Im Gegensatz zu ihrer Ernährungsweise erscheint das Sozialleben der Vampire ausgesprochen freundlich: Studien haben gezeigt, dass jedes Tier sein persönliches soziales Netzwerk innerhalb der Kolonie besitzt. Die befreundeten Individuen bilden dabei sogar eine Art Sozialversicherungssystem aus: Sie füttern bedürftige Freunde mit heraufgewürgtem Blut. Die Notversorgung hat dabei mit dem geringen Nährstoffgehalt zu tun, der kaum Reserven ermöglicht: Blut enthält zwar viel Protein, besitzt aber sehr wenig Kohlenhydrate – stattdessen ist es mit enormen Mengen Eisen „belastet“. Wie kommen die Tiere mit dieser schwierigen und einseitigen Nahrung zurecht? Um Hinweise auf die speziellen Anpassungen der Vampirfledermäuse zu gewinnen, haben die Forscher um Michael Hiller vom LOEWE-Zentrum für Translationale Biodiversitätsgenomik in Frankfurt am Main nun einen Blick in das Erbgut der Vampire geworfen.
Für ihre Studie haben sie das Genom der Gemeinen Vampirfledermaus sequenziert. So konnten die Wissenschaftler das Erbgut der Blutsauger mit bereits bekannten genetischen Informationen von 26 „normalen“ Fledermausarten vergleichen. Zudem kam ein neu entwickeltes Analyseverfahren zum Einsatz, das auf die Erkennung eines wichtigen Aspekts von Anpassungen an spezielle Lebensweisen spezialisiert ist: defekte Gene. Denn oft basieren bestimmte Merkmale nicht auf zusätzlichen Genfunktionen, sondern auf der Modulation oder der Blockade von bestimmten Erbanlagen.

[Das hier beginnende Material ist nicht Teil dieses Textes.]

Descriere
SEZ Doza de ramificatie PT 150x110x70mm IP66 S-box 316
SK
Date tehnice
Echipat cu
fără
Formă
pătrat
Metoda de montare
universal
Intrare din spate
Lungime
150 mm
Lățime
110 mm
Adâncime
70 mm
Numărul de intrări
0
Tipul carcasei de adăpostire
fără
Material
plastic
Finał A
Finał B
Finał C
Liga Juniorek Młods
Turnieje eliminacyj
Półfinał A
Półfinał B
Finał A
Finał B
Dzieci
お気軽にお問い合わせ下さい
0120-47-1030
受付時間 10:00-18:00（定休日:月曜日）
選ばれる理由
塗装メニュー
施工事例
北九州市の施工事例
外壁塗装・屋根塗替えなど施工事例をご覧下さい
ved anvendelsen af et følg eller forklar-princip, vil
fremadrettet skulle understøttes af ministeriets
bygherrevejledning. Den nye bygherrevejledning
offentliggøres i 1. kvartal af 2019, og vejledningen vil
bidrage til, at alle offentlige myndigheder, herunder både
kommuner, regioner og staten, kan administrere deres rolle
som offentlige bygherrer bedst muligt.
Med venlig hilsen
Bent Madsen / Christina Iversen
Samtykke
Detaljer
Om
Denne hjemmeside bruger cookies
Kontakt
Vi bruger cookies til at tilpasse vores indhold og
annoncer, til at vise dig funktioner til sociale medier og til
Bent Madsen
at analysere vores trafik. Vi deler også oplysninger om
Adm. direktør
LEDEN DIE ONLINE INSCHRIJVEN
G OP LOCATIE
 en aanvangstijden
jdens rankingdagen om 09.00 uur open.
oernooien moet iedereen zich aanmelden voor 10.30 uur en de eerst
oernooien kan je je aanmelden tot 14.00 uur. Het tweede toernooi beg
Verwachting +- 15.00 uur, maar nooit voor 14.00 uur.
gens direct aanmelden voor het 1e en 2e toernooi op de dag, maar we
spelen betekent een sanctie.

Wie Hiller und seine Kollegen berichten, identifizierten sie dreizehn Gene, die im Lauf der Evolution der Vampirfledermäuse abgeschaltet wurden: Diese Erbanlagen tragen Mutationen, die sie funktionslos machen. Es zeigte sich, dass zwei dieser defekten Gene bei anderen Tieren an der Ausschüttung des blutzuckerregulierenden Hormons Insulin beteiligt sind. Wie die Forscher erklären, haben Vampirfledermäuse die Genfunktionen verloren, weil ihre blutige Nahrung nur wenig Zucker enthält und sie deshalb kaum Insulin benötigen.